Spärliches Licht (Alon Cohen), Nebel im Hintergrund und eine durchgängig in gleichem pochendem Rhythmus aus der Lautsprecherkonserve dröhnende Musik (Ori Lichtik) bestimmen das über halbstündige Geschehen auf der Großbühne der Deutschen Oper Berlin.

Eingangs bestaunen wir einen alleinig und auf Spitzen sich zurecht installierenden Protagonisten frei nach dem Motto "Brust raus, Bauch rein" (obgleich das freilich so nicht stimmte, denn: Ballettänzer mit Bauch? nein, gibt's nicht), aber das Prinzip der sich während dieser Performance durchziehenden Masche trifft mit jener Redensart irgendwie überein. Ja, auch die anderen, also die noch Hinzutretenden im SAABA-Stück, bewegen sich in jener oberkörperangespannten Attitüde. Erst sind es mehr Frauen als Männer, später mehr Männer als Frauen; nur eine der Beteiligten ragt da besonders hervor, sie verringert peu à peu ihren Bewegungsrhythmus, wird allmählich langsamer, und ihre Schritte sehen wie die Schritte einer ungelenken und gehmüden Greisin aus, und schließlich tun sich alle "deutlich Jüngeren" um/ hinter sie gruppieren, und dann endet's schließlich und abrupt. Zudem: Null also keinerlei Berührungen zwischen den Tänzerinnen und Tänzern...

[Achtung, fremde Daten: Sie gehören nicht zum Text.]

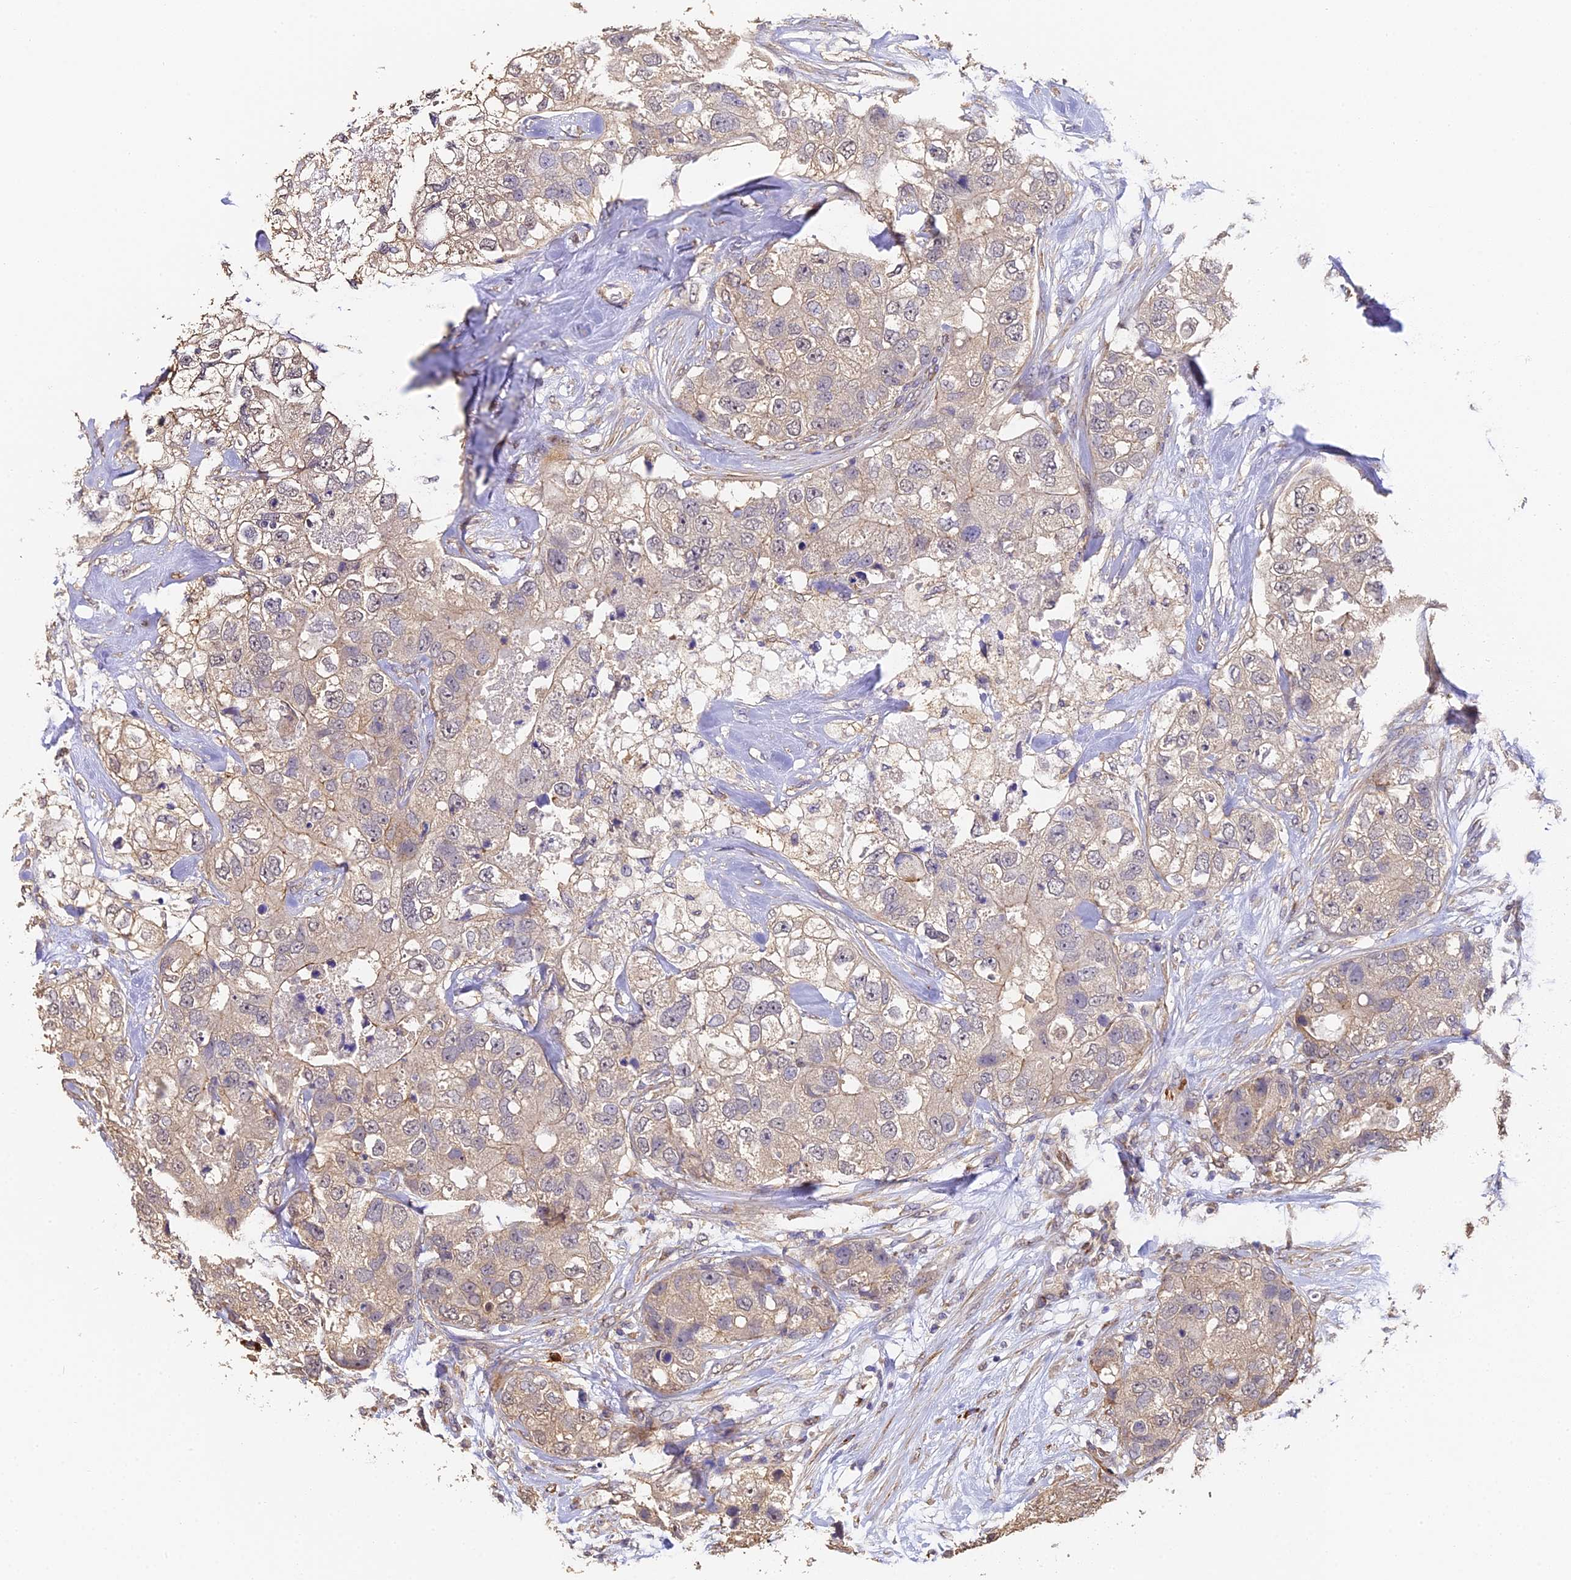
{"staining": {"intensity": "weak", "quantity": "<25%", "location": "cytoplasmic/membranous"}, "tissue": "breast cancer", "cell_type": "Tumor cells", "image_type": "cancer", "snomed": [{"axis": "morphology", "description": "Duct carcinoma"}, {"axis": "topography", "description": "Breast"}], "caption": "Breast cancer was stained to show a protein in brown. There is no significant staining in tumor cells.", "gene": "SLC11A1", "patient": {"sex": "female", "age": 62}}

Bin ratlos in die Pause gegangen.



SAABA von Sharon Eyal - mit dem Staatsballett Berlin | Foto (C) Admill Kuyler


Minus 16 von Ohad Naharin - mit dem Staatsballett Berlin | Foto (C) Admill Kuyler


*

Nach der Pause dann das seit einem Vierteljahrhundert sich im In- und Ausland allergrößter Beliebtheit erfreuende Stück Minus 16 des israelischen Tänzers und Choreographen Ohad Naharin (72) - auch hier gibt sein Titel Rätsel auf; erst dachte ich, dass er die Anzahl der Tänzerinnen und Tänzer meinen könnte, doch dann zählte ich die Agierenden auf der Bühne nach und stellte fest, das es zwei Dutzend sind; aber egal.

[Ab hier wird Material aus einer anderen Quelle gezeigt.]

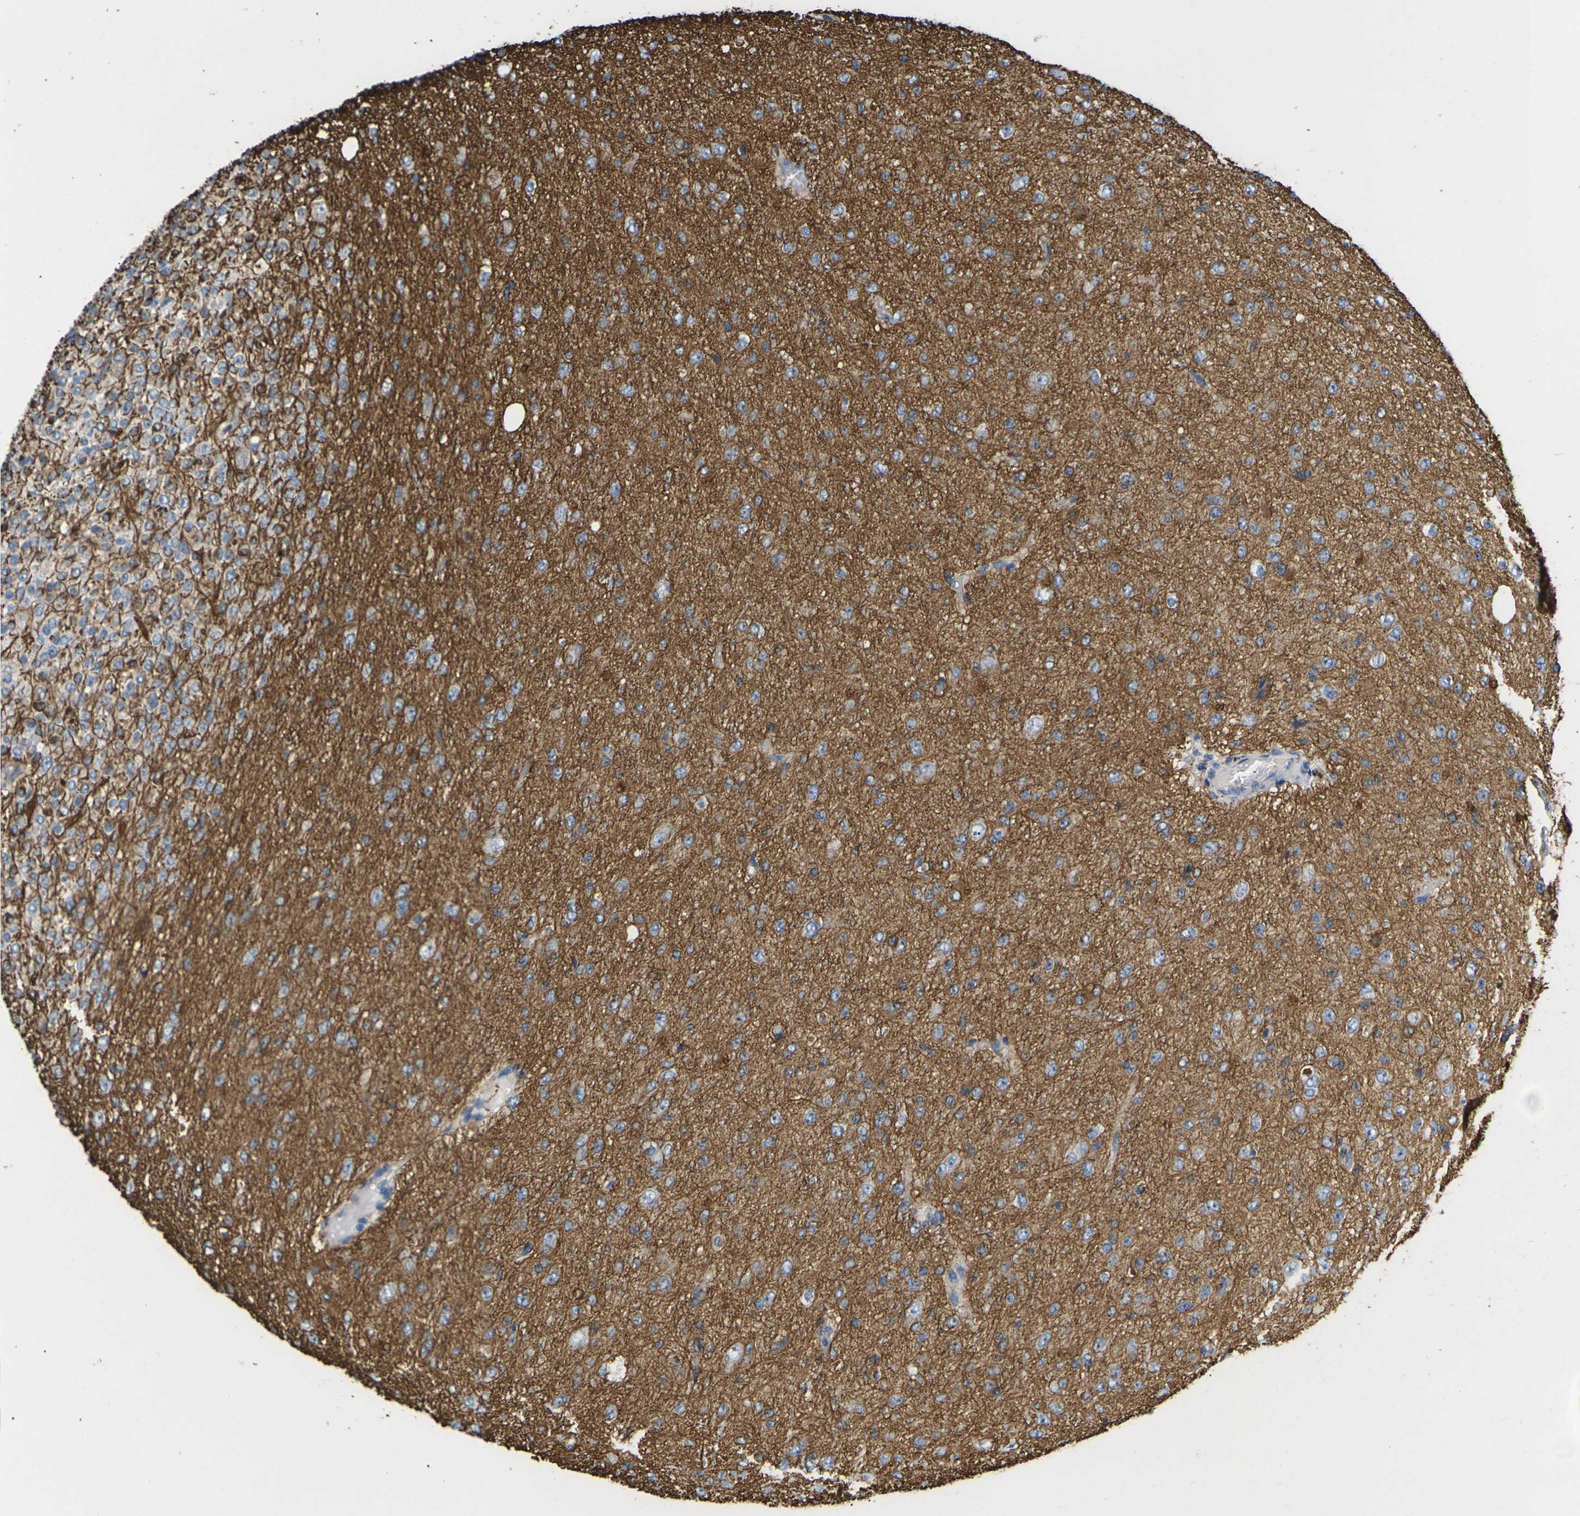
{"staining": {"intensity": "moderate", "quantity": ">75%", "location": "cytoplasmic/membranous"}, "tissue": "glioma", "cell_type": "Tumor cells", "image_type": "cancer", "snomed": [{"axis": "morphology", "description": "Glioma, malignant, High grade"}, {"axis": "topography", "description": "pancreas cauda"}], "caption": "Human glioma stained for a protein (brown) exhibits moderate cytoplasmic/membranous positive expression in about >75% of tumor cells.", "gene": "KLHDC8B", "patient": {"sex": "male", "age": 60}}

Es ist ein dramaturgisch unzusammenhängendes Stück in vier oder fünf Abteilungen, dafür kommt es umso kurzweiliger, unterhaltsamer herüber. Es beginnt bereits, während sich der Saal füllt: eine Art Pausenclown "kommuniziert" mit den Besuchern auf seine individuelle Art, indem er allerliebst vor ihnen ein-tanzt und diverse akrobatische Zwischeneinlagen vollführt... Dann (inzwischen ist auch das Saallicht gänzlich heruntergedimmt worden) bildet sich ein Halbkreis mit Stühlen, und die Vierundzwanzig stimmen laut in die Refrainzeile eines auf Hebräisch gesungenen Liedes (aus der Lautsprecherkonserve) ein und entledigen sich, von Refrainzeile zu Refrainzeile, ihrer schwarzen Hüte, ihrer schwarzen Sakkos, ihrer schwarzen Anzughosen... Kurze Zeit später stellen sich die meisten der Truppe mit ihren Namen und paar Infos aus ihrem Leben vor; d.h. der Pulk bewegt sich jeweils von links nach rechts und umgekehrt, und während dessen lösen sich die (aus der Lautsprecherkonserve) mit ihren eigenen Stimmen zu Hörenden aus der Gruppe und sind dahingehend als jeweils Betroffene erkennbar... Zum allgemeinen Höhepunkt ihrer temperamentvollen Ausgelassenheiten greifen sie sich ebenso viele Zuschauerinnen und Zuschauer aus dem Saal, führen sie auf die Bühne und tanzen mit ihnen lustig drauf los, alles improvisiert; aber es sieht in dieser voller Zärtlichkeit und Mitgefühl ausstrahlenden Mit-Mache fast so aus, als hätten sie das alles vorher schon mit ihnen einstudiert gehabt...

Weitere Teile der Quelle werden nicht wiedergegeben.